Three distinct camps are forming around AI: power users, doubters and resisters.
Why it matters: AI isn't just advancing — it's fragmenting how people see the world.
The big picture: The disconnect is showing up everywhere — from job-loss fears to data center protests to actual violence.
- Doubters still see AI as glitchy chatbots and viral fails. They aren't using its full capabilities.
- Power users run AI agents around the clock, trading tips on how to automate work and decision-making.
- Resisters understand AI, think they know where it's headed and want no part of it.
What they're saying: "There is a growing gap in understanding of AI capability," former OpenAI and Tesla AI leader, Andrej Karpathy posted on X. He added that many people let a single session with ChatGPT's free tier define their view of AI.
- Meanwhile, Karpathy told the "No Priors" podcast that he now spends 16 hours a day issuing commands to AI agent swarms and rushes to exhaust his tokens every month.
- "AI adoption is a tale of two cities," Box CEO Aaron Levie said on X.
By the numbers: It's a virtuous cycle. Power users have more success and more productivity boosts than casual users.
- Anthropic's March economic impact report found that experienced users attempt harder tasks and succeed more often.
- The result is a new kind of economic gap between advanced users and everyone else.
Between the lines: The third group of resisters are getting louder.
- In Indianapolis, a legislator said his home was hit by gunfire, with a note left behind saying 'no more data centers.'
- And on Friday, a man was arrested for allegedly throwing a Molotov cocktail at OpenAI CEO Sam Altman's home and had also visited OpenAI's offices before being taken into custody.
- The San Francisco Chronicle reports that someone with the same name as the suspect has published anti-AI essays and participated in a PauseAI Discord server. PauseAI is an activist group that advocates halting AI development.

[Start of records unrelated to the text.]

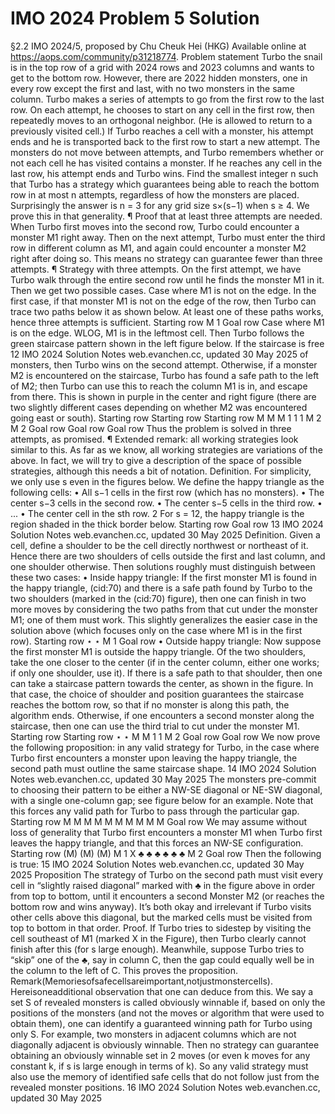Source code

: # IMO 2024 Problem 5 Solution

§2.2 IMO 2024/5, proposed by Chu Cheuk Hei (HKG)
Available online at https://aops.com/community/p31218774.
Problem statement
Turbo the snail is in the top row of a grid with 2024 rows and 2023 columns and
wants to get to the bottom row. However, there are 2022 hidden monsters, one in
every row except the first and last, with no two monsters in the same column.
Turbo makes a series of attempts to go from the first row to the last row. On
each attempt, he chooses to start on any cell in the first row, then repeatedly moves
to an orthogonal neighbor. (He is allowed to return to a previously visited cell.) If
Turbo reaches a cell with a monster, his attempt ends and he is transported back to
the first row to start a new attempt. The monsters do not move between attempts,
and Turbo remembers whether or not each cell he has visited contains a monster. If
he reaches any cell in the last row, his attempt ends and Turbo wins.
Find the smallest integer n such that Turbo has a strategy which guarantees being
able to reach the bottom row in at most n attempts, regardless of how the monsters
are placed.
Surprisingly the answer is n = 3 for any grid size s×(s−1) when s ≥ 4. We prove this
in that generality.
¶ Proof that at least three attempts are needed. When Turbo first moves into the
second row, Turbo could encounter a monster M1 right away. Then on the next attempt,
Turbo must enter the third row in different column as M1, and again could encounter a
monster M2 right after doing so. This means no strategy can guarantee fewer than three
attempts.
¶ Strategy with three attempts. On the first attempt, we have Turbo walk through
the entire second row until he finds the monster M1 in it. Then we get two possible cases.
Case where M1 is not on the edge. In the first case, if that monster M1 is not on
the edge of the row, then Turbo can trace two paths below it as shown below. At least
one of these paths works, hence three attempts is sufficient.
Starting row
M
1
Goal row
Case where M1 is on the edge. WLOG, M1 is in the leftmost cell. Then Turbo
follows the green staircase pattern shown in the left figure below. If the staircase is free
12
IMO 2024 Solution Notes web.evanchen.cc, updated 30 May 2025
of monsters, then Turbo wins on the second attempt. Otherwise, if a monster M2 is
encountered on the staircase, Turbo has found a safe path to the left of M2; then Turbo
can use this to reach the column M1 is in, and escape from there. This is shown in purple
in the center and right figure (there are two slightly different cases depending on whether
M2 was encountered going east or south).
Starting row Starting row Starting row
M M M
1 1 1
M
2
M
2
Goal row Goal row Goal row
Thus the problem is solved in three attempts, as promised.
¶ Extended remark: all working strategies look similar to this. As far as we know, all
working strategies are variations of the above. In fact, we will try to give a description of
the space of possible strategies, although this needs a bit of notation.
Definition. For simplicity, we only use s even in the figures below. We define the happy
triangle as the following cells:
• All s−1 cells in the first row (which has no monsters).
• The center s−3 cells in the second row.
• The center s−5 cells in the third row.
• ...
• The center cell in the sth row.
2
For s = 12, the happy triangle is the region shaded in the thick border below.
Starting row
Goal row
13
IMO 2024 Solution Notes web.evanchen.cc, updated 30 May 2025
Definition. Given a cell, define a shoulder to be the cell directly northwest or northeast
of it. Hence there are two shoulders of cells outside the first and last column, and one
shoulder otherwise.
Then solutions roughly must distinguish between these two cases:
• Inside happy triangle: If the first monster M1 is found in the happy triangle,
(cid:70)
and there is a safe path found by Turbo to the two shoulders (marked in the
(cid:70)
figure), then one can finish in two more moves by considering the two paths from
that cut under the monster M1; one of them must work. This slightly generalizes
the easier case in the solution above (which focuses only on the case where M1 is
in the first row).
Starting row
⋆ ⋆
M
1
Goal row
• Outside happy triangle: Now suppose the first monster M1 is outside the happy
triangle. Of the two shoulders, take the one closer to the center (if in the center
column, either one works; if only one shoulder, use it). If there is a safe path to
that shoulder, then one can take a staircase pattern towards the center, as shown in
the figure. In that case, the choice of shoulder and position guarantees the staircase
reaches the bottom row, so that if no monster is along this path, the algorithm
ends. Otherwise, if one encounters a second monster along the staircase, then one
can use the third trial to cut under the monster M1.
Starting row Starting row
⋆ ⋆
M M
1 1
M
2
Goal row Goal row
We now prove the following proposition: in any valid strategy for Turbo, in the case
where Turbo first encounters a monster upon leaving the happy triangle, the second path
must outline the same staircase shape.
14
IMO 2024 Solution Notes web.evanchen.cc, updated 30 May 2025
The monsters pre-commit to choosing their pattern to be either a NW-SE diagonal or
NE-SW diagonal, with a single one-column gap; see figure below for an example. Note
that this forces any valid path for Turbo to pass through the particular gap.
Starting row
M
M
M
M
M
M
M
M
M
M
Goal row
We may assume without loss of generality that Turbo first encounters a monster M1
when Turbo first leaves the happy triangle, and that this forces an NW-SE configuration.
Starting row
(M)
(M)
(M)
M
1
X ♣
♣
♣
♣
♣
♣
M
2
Goal row
Then the following is true:
15
IMO 2024 Solution Notes web.evanchen.cc, updated 30 May 2025
Proposition
The strategy of Turbo on the second path must visit every cell in “slightly raised
diagonal” marked with ♣ in the figure above in order from top to bottom, until
it encounters a second Monster M2 (or reaches the bottom row and wins anyway).
It’s both okay and irrelevant if Turbo visits other cells above this diagonal, but the
marked cells must be visited from top to bottom in that order.
Proof. If Turbo tries to sidestep by visiting the cell southeast of M1 (marked X in the
Figure), then Turbo clearly cannot finish after this (for s large enough). Meanwhile,
suppose Turbo tries to “skip” one of the ♣, say in column C, then the gap could equally
well be in the column to the left of C. This proves the proposition.
Remark(Memoriesofsafecellsareimportant,notjustmonstercells). Hereisoneadditional
observation that one can deduce from this. We say a set S of revealed monsters is called
obviously winnable if, based on only the positions of the monsters (and not the moves or
algorithm that were used to obtain them), one can identify a guaranteed winning path
for Turbo using only S. For example, two monsters in adjacent columns which are not
diagonally adjacent is obviously winnable.
Then no strategy can guarantee obtaining an obviously winnable set in 2 moves (or even
k moves for any constant k, if s is large enough in terms of k). So any valid strategy must
also use the memory of identified safe cells that do not follow just from the revealed monster
positions.
16
IMO 2024 Solution Notes web.evanchen.cc, updated 30 May 2025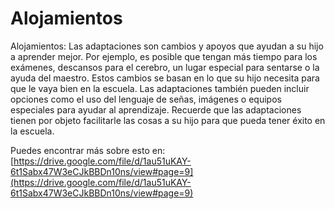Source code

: # Alojamientos
Alojamientos: Las adaptaciones son cambios y apoyos que ayudan a su hijo a aprender mejor. Por ejemplo, es posible que tengan más tiempo para los exámenes, descansos para el cerebro, un lugar especial para sentarse o la ayuda del maestro. Estos cambios se basan en lo que su hijo necesita para que le vaya bien en la escuela. Las adaptaciones también pueden incluir opciones como el uso del lenguaje de señas, imágenes o equipos especiales para ayudar al aprendizaje. Recuerde que las adaptaciones tienen por objeto facilitarle las cosas a su hijo para que pueda tener éxito en la escuela.

Puedes encontrar más sobre esto en: [https://drive.google.com/file/d/1au51uKAY-6t1Sabx47W3eCJkBBDn10ns/view#page=9](https://drive.google.com/file/d/1au51uKAY-6t1Sabx47W3eCJkBBDn10ns/view#page=9)
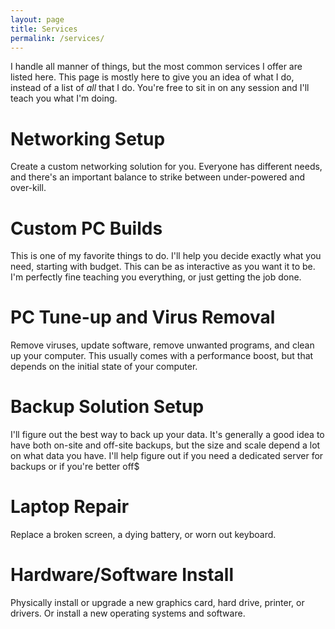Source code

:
 ```yaml
---
layout: page
title: Services
permalink: /services/
---
```


I handle all manner of things, but the most common services I offer are listed here. This page is mostly here to give you an idea of what I do, instead of a list of <em>all</em> that I do. You're free to sit in on any session and I'll teach you what I'm doing.

# Networking Setup
Create a custom networking solution for you. Everyone has different needs, and there's an important balance to strike between under-powered and over-kill.

# Custom PC Builds
This is one of my favorite things to do. I'll help you decide exactly what you need, starting with budget. This can be as interactive as you want it to be. I'm perfectly fine teaching you everything, or just getting the job done.

# PC Tune-up and Virus Removal
Remove viruses, update software, remove unwanted programs, and clean up your computer. This usually comes with a performance boost, but that depends on the initial state of your computer.

# Backup Solution Setup
I'll figure out the best way to back up your data. It's generally a good idea to have both on-site and off-site backups, but the size and scale depend a lot on what data you have. I'll help figure out if you need a dedicated server for backups or if you're better off$

# Laptop Repair
Replace a broken screen, a dying battery, or  worn out keyboard.

# Hardware/Software Install
Physically install or upgrade a new graphics card, hard drive, printer, or drivers. Or install a new operating systems and software.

State of play: Protests are becoming more common in San Francisco, where many AI firms are based, and in communities targeted for new data centers.
- A growing number of workers with technical skills fear AI will make them obsolete.
- In a viral post, a Meta engineer captured a spreading anxiety. "I'm done with tech and I'm done with this unfair world," the engineer wrote.
Altman expressed optimism in a post after the attack, while acknowledging public fear and concern.
- "It will not all go well," Altman wrote. "The fear and anxiety about AI is justified; we are in the process of witnessing the largest change to society in a long time, and perhaps ever."
Bottom line: The people building and using AI at full power are living in a very different world from everyone else.